Según la Comisión Cubana de Derechos Humanos y Reconciliación Nacional, las acciones represivas contra los medios independientes y opositores "han crecido en frecuencia, al registrarse sólo en el mes de septiembre más de 400 arrestos arbitrarios de pocos días u horas", la cifra más alta de detenciones en los últimos diez años.

"A esta represión se suman las promesas incumplidas del régimen de permitir mayor acceso a internet, lo que demuestra el miedo que tienen las autoridades al flujo de información tratando de evitar efectos positivos como los de la Primavera Árabe", acotó Marroquín.

Marroquín, presidente del diario guatemalteco Siglo 21, añadió que la represión también se ha manifestado contra la prensa extranjera y citó los casos del nuevo jefe de la agencia France Press, y de Mauricio Vicent, este último corresponsal de los medios españoles El País y la Cadena Ser, a quienes se les negó ejercer su labor en Cuba.

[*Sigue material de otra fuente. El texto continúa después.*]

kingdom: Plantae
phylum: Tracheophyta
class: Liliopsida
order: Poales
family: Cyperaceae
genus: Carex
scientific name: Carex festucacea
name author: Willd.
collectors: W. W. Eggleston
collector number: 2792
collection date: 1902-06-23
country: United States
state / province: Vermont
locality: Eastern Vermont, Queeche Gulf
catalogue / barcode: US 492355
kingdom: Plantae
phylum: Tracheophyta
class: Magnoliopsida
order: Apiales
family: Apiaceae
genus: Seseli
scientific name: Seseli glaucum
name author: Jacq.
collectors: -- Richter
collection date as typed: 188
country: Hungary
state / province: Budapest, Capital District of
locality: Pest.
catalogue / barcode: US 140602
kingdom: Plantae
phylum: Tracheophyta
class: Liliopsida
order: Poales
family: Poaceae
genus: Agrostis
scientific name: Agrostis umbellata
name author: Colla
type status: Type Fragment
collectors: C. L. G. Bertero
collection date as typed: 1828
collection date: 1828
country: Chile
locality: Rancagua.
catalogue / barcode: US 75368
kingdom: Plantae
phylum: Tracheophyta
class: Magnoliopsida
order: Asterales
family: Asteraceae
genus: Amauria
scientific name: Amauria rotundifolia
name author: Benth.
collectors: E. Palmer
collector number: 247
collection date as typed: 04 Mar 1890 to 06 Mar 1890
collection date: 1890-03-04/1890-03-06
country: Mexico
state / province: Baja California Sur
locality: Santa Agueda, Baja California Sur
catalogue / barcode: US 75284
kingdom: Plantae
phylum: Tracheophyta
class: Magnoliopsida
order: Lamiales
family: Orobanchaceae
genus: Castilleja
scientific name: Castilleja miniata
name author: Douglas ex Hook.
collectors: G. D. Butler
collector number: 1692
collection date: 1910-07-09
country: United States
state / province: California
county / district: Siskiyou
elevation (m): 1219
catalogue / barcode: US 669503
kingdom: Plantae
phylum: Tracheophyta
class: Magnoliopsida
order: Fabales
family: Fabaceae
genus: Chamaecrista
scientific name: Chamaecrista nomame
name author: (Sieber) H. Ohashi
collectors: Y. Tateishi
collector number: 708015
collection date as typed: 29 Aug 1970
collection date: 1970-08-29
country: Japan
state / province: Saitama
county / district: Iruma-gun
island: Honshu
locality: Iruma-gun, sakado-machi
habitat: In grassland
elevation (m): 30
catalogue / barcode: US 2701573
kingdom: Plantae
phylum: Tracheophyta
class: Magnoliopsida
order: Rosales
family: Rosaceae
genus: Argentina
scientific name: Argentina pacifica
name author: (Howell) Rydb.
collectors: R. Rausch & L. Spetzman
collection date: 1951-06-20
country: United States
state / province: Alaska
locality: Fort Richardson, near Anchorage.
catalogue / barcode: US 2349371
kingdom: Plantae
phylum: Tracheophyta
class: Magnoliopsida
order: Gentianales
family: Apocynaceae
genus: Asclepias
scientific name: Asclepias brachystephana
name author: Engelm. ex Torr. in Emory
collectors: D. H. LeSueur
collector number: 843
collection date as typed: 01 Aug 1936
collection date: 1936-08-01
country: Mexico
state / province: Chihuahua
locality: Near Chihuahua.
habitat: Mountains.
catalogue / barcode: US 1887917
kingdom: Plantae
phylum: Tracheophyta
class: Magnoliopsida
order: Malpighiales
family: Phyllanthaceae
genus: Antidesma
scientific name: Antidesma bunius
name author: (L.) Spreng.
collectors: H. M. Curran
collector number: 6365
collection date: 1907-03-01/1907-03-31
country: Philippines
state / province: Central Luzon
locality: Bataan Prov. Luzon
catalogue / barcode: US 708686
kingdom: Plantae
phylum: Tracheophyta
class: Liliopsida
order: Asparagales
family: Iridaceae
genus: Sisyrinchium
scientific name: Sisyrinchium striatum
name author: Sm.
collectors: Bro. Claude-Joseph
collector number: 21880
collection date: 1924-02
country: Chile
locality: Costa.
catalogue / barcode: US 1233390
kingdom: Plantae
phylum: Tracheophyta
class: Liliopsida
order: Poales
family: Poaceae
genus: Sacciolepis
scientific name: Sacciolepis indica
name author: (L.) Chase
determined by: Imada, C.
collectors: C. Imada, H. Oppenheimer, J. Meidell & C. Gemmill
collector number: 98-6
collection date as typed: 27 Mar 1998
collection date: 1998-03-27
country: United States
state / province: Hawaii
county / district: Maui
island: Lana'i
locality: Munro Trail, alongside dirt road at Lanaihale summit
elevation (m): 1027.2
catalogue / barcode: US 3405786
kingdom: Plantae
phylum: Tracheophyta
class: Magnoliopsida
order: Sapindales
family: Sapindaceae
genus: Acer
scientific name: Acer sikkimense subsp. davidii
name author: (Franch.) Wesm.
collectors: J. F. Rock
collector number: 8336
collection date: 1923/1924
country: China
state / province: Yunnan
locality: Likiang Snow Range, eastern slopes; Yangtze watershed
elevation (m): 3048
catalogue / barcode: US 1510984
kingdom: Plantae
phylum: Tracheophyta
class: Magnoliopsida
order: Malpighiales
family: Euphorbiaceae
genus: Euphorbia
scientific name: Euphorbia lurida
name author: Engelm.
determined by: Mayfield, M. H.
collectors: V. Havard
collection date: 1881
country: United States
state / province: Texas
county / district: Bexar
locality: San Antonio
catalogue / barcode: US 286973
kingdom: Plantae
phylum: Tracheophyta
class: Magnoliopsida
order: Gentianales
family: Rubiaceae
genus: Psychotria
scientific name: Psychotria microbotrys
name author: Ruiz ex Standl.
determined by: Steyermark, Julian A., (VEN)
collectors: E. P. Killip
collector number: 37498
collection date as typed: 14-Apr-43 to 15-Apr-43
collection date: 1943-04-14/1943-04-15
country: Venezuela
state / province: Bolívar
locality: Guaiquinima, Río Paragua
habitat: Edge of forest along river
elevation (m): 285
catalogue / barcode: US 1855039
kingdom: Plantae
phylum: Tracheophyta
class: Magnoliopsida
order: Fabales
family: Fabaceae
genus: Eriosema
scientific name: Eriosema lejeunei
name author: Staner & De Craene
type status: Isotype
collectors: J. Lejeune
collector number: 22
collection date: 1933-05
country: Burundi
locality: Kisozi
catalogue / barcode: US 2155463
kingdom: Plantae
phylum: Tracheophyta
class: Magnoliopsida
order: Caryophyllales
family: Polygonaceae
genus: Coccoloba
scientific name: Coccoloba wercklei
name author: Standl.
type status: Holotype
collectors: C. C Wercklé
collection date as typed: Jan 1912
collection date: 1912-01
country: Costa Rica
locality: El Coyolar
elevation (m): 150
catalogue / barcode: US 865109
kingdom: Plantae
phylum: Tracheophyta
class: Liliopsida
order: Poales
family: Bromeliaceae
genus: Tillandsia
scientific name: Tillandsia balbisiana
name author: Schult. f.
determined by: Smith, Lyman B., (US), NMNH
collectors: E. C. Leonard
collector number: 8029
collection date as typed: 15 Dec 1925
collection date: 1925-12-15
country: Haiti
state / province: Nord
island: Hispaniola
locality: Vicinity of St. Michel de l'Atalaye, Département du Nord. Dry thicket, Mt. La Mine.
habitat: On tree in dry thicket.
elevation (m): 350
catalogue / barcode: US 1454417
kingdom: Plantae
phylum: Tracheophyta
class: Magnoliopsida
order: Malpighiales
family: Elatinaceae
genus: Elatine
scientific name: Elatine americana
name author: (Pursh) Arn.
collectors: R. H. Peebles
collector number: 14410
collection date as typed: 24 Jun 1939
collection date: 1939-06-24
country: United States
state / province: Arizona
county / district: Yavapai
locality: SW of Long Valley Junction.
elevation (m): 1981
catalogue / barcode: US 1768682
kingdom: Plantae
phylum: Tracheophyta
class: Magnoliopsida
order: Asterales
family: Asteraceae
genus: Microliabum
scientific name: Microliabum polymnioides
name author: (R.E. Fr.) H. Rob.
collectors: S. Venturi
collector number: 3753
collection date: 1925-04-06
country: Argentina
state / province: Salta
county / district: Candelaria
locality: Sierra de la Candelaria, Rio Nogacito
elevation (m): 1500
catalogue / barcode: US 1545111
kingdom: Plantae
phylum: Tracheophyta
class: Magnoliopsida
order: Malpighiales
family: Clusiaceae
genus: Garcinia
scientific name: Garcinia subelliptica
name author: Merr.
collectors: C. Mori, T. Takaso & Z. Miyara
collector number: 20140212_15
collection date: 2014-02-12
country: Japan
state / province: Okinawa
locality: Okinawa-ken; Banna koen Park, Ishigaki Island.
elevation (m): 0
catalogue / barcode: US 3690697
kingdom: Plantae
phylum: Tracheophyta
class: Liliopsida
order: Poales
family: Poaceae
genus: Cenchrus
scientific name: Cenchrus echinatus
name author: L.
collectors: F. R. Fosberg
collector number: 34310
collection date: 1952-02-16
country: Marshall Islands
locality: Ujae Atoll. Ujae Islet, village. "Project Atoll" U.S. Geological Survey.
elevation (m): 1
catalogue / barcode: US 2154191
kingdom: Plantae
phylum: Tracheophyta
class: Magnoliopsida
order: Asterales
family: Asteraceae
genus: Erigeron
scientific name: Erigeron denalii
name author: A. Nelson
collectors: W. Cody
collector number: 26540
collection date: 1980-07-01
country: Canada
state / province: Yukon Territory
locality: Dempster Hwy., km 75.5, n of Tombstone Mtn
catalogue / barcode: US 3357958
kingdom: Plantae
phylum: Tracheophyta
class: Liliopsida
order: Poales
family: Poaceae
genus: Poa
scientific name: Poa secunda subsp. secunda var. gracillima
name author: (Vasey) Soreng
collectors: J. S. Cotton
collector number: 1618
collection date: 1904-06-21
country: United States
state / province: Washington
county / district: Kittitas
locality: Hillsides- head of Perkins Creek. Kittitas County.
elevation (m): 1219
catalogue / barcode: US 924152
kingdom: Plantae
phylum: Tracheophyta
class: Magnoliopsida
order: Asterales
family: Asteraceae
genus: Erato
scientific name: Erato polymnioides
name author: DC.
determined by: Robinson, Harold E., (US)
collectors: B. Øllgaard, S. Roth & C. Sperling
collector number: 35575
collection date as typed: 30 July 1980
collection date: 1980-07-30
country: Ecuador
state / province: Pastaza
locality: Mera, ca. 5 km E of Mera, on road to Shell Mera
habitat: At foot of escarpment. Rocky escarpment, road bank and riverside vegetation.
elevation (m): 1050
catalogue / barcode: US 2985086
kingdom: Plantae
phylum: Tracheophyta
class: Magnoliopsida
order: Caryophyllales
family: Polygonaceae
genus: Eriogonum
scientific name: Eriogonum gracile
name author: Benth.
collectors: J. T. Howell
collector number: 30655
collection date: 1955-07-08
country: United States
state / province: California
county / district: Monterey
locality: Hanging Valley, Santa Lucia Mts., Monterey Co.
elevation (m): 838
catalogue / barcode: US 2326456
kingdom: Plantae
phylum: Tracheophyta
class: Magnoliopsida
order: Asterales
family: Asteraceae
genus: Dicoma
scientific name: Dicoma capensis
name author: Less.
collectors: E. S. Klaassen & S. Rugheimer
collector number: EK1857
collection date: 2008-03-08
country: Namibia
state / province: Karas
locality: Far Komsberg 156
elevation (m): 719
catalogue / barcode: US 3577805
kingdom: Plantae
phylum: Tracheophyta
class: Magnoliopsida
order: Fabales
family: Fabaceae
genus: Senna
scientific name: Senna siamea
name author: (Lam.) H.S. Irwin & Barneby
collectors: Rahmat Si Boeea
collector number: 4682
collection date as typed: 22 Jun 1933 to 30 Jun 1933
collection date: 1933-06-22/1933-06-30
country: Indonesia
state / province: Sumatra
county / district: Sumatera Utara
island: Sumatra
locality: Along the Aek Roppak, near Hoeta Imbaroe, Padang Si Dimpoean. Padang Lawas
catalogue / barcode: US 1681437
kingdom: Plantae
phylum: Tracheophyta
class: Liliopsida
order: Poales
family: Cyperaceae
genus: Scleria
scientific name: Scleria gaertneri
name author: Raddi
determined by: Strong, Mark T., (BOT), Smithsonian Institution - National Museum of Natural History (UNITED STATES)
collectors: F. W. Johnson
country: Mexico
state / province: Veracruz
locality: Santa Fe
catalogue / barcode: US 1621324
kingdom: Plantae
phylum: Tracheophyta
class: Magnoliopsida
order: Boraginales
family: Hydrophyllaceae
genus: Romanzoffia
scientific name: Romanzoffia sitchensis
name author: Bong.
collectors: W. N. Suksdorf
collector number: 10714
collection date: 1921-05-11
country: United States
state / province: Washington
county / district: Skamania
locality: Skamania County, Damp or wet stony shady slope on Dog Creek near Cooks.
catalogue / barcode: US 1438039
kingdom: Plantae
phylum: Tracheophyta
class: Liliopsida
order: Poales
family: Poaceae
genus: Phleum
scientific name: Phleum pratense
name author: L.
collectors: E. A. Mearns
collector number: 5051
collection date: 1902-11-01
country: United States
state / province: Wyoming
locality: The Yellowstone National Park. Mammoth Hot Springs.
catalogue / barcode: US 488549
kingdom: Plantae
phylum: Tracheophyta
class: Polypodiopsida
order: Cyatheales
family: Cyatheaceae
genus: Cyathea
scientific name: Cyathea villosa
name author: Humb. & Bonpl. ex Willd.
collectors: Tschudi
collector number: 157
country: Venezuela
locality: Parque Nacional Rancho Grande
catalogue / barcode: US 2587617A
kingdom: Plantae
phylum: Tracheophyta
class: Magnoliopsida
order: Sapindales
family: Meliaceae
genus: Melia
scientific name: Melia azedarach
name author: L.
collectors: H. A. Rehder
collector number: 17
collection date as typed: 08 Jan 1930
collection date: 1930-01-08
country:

Asimismo, prosiguió, "llama mucho la atención la falta de solidaridad de Gobiernos latinoamericanos con el pueblo cubano para denunciar los atropellos a los derechos humanos".

"La única solidaridad que hemos registrado hasta ahora es la que oficialmente los Gobiernos le brindan al régimen de Raúl Castro", lamentó Marroquín.

Agregó que, si bien el Gobierno cubano liberó a periodistas encarcelados durante la Primavera Negra (marzo, 2003), la mayoría de los cuales fueron desterrados a España, "ahora parece que el régimen redobla sus esfuerzos para castigar y censurar a toda la disidencia".

Desde julio de 2010, tras conversaciones de las autoridades cubanas con la Iglesia católica y el Gobierno español, fueron excarcelados 22 periodistas independientes, desterrados, en su mayoría, hacia España.

La SIP es una entidad sin fines de lucro dedicada a la defensa y promoción de la libertad de prensa y de expresión en las Américas. Está compuesta por más de 1.300 publicaciones de América.